HONG KONG – Most Asian stock markets rose Friday after a strong expansion in U.S. manufacturing offset pessimism from a downbeat China factory report.
The private survey by Markit found U.S. factory activity this month grew at the fastest pace in nearly four years. The report helped investors shrug off earlier concerns about China after a separate report found manufacturing in the world’s second-biggest economy contracted for a second straight month in February.
Japan’s benchmark Nikkei 225 index jumped 2 per cent to 14,741.42 as the yen weakened after a sharp gain the day before. A weak yen boosts export stocks.

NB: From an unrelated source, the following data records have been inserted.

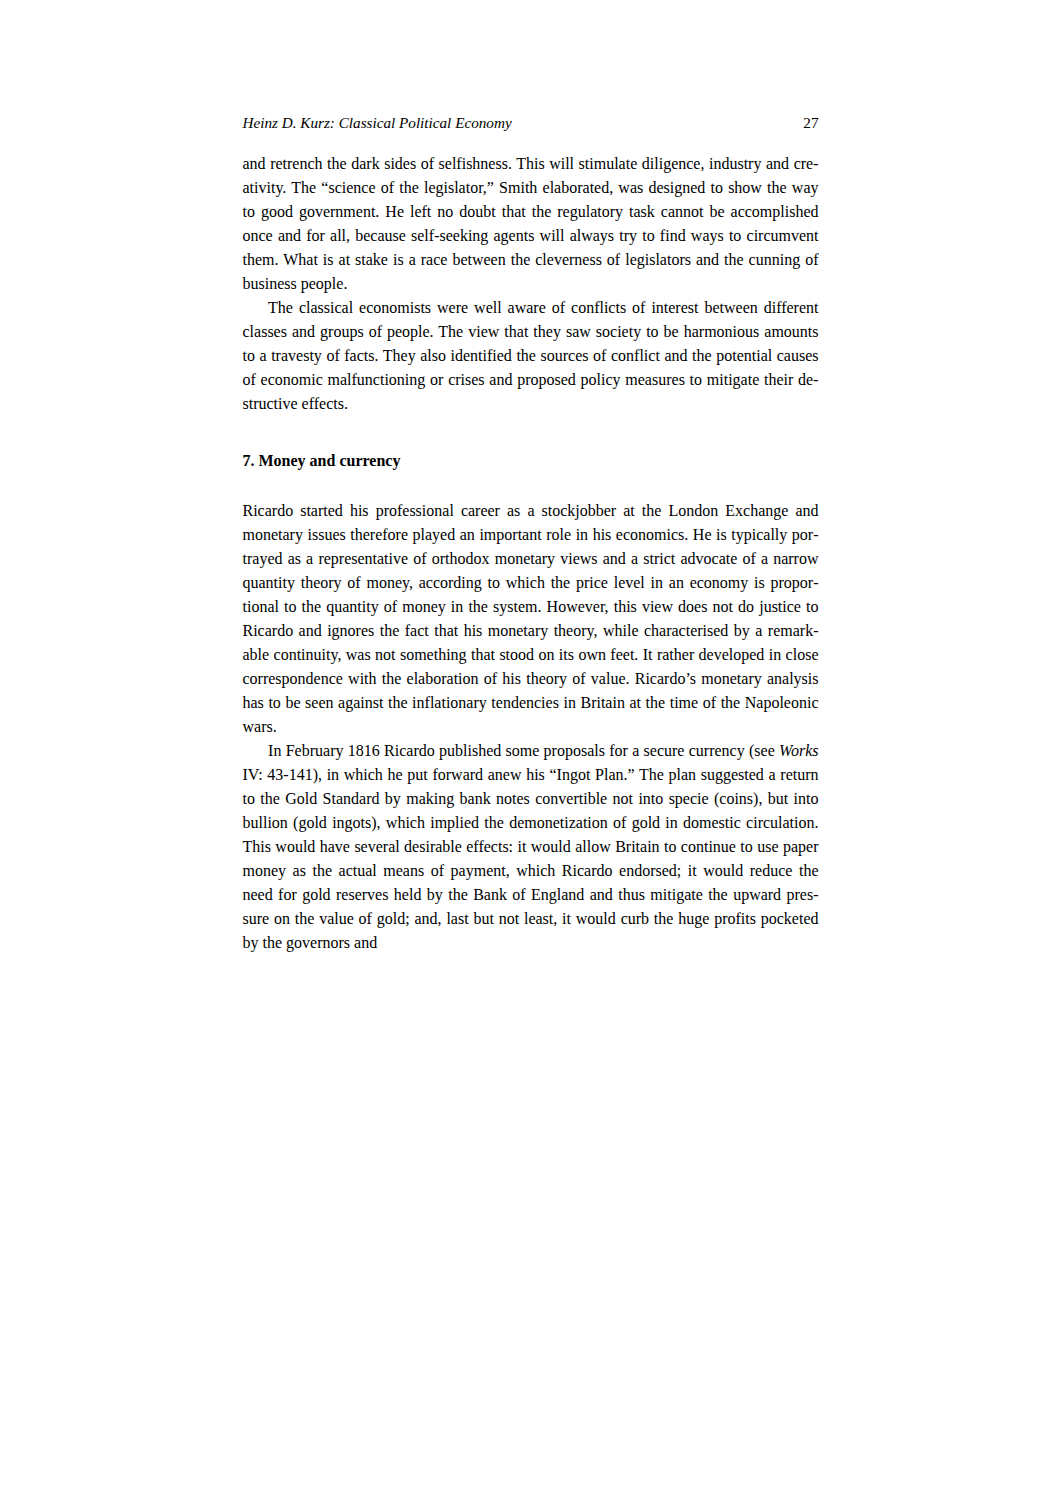Heinz D. Kurz: Classical Political Economy 27
and retrench the dark sides of selfishness. This will stimulate diligence, industry and creativity. The “science of the legislator,” Smith elaborated, was designed to show the way to good government. He left no doubt that the regulatory task cannot be accomplished once and for all, because self-seeking agents will always try to find ways to circumvent them. What is at stake is a race between the cleverness of legislators and the cunning of business people.
The classical economists were well aware of conflicts of interest between different classes and groups of people. The view that they saw society to be harmonious amounts to a travesty of facts. They also identified the sources of conflict and the potential causes of economic malfunctioning or crises and proposed policy measures to mitigate their destructive effects.
7. Money and currency
Ricardo started his professional career as a stockjobber at the London Exchange and monetary issues therefore played an important role in his economics. He is typically portrayed as a representative of orthodox monetary views and a strict advocate of a narrow quantity theory of money, according to which the price level in an economy is proportional to the quantity of money in the system. However, this view does not do justice to Ricardo and ignores the fact that his monetary theory, while characterised by a remarkable continuity, was not something that stood on its own feet. It rather developed in close correspondence with the elaboration of his theory of value. Ricardo’s monetary analysis has to be seen against the inflationary tendencies in Britain at the time of the Napoleonic wars.
In February 1816 Ricardo published some proposals for a secure currency (see Works IV: 43-141), in which he put forward anew his “Ingot Plan.” The plan suggested a return to the Gold Standard by making bank notes convertible not into specie (coins), but into bullion (gold ingots), which implied the demonetization of gold in domestic circulation. This would have several desirable effects: it would allow Britain to continue to use paper money as the actual means of payment, which Ricardo endorsed; it would reduce the need for gold reserves held by the Bank of England and thus mitigate the upward pressure on the value of gold; and, last but not least, it would curb the huge profits pocketed by the governors and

South Korea’s Kospi gained 1 per cent to 1,950.69. Hong Kong’s Hang Seng added 0.6 per cent to 22,523.04 and Australia’s S&P/ASX 200 advanced 0.6 per cent to 5,445.60.
However, the Shanghai Composite Index dropped 0.9 per cent to 2,118.93.
A moderate gain in the Conference Board’s January index of leading indicators, suggesting continued economic expansion in the world’s No. 1 economy in the first half, also helped shore up gains in major U.S. benchmarks.
The Standard & Poor’s 500 rose 0.6 per cent to 1,839.78 and the Dow Jones industrial average gained per cent, to 16,133.23. The Nasdaq composite climbed 29.59 points, or 0.7 per cent, to 4,267.55.
In energy trading, benchmark crude for April delivery was down 3 cents to $102.72 a barrel in electronic trading on the New York Mercantile Exchange. The contract fell 9 cents to $102.75 on Wednesday.
In currencies, the dollar edged lower to 102.47 yen from 102.48 yen in late trading on Thursday, when it weakened to as low as 101.68. The euro was little changed at $1.3719.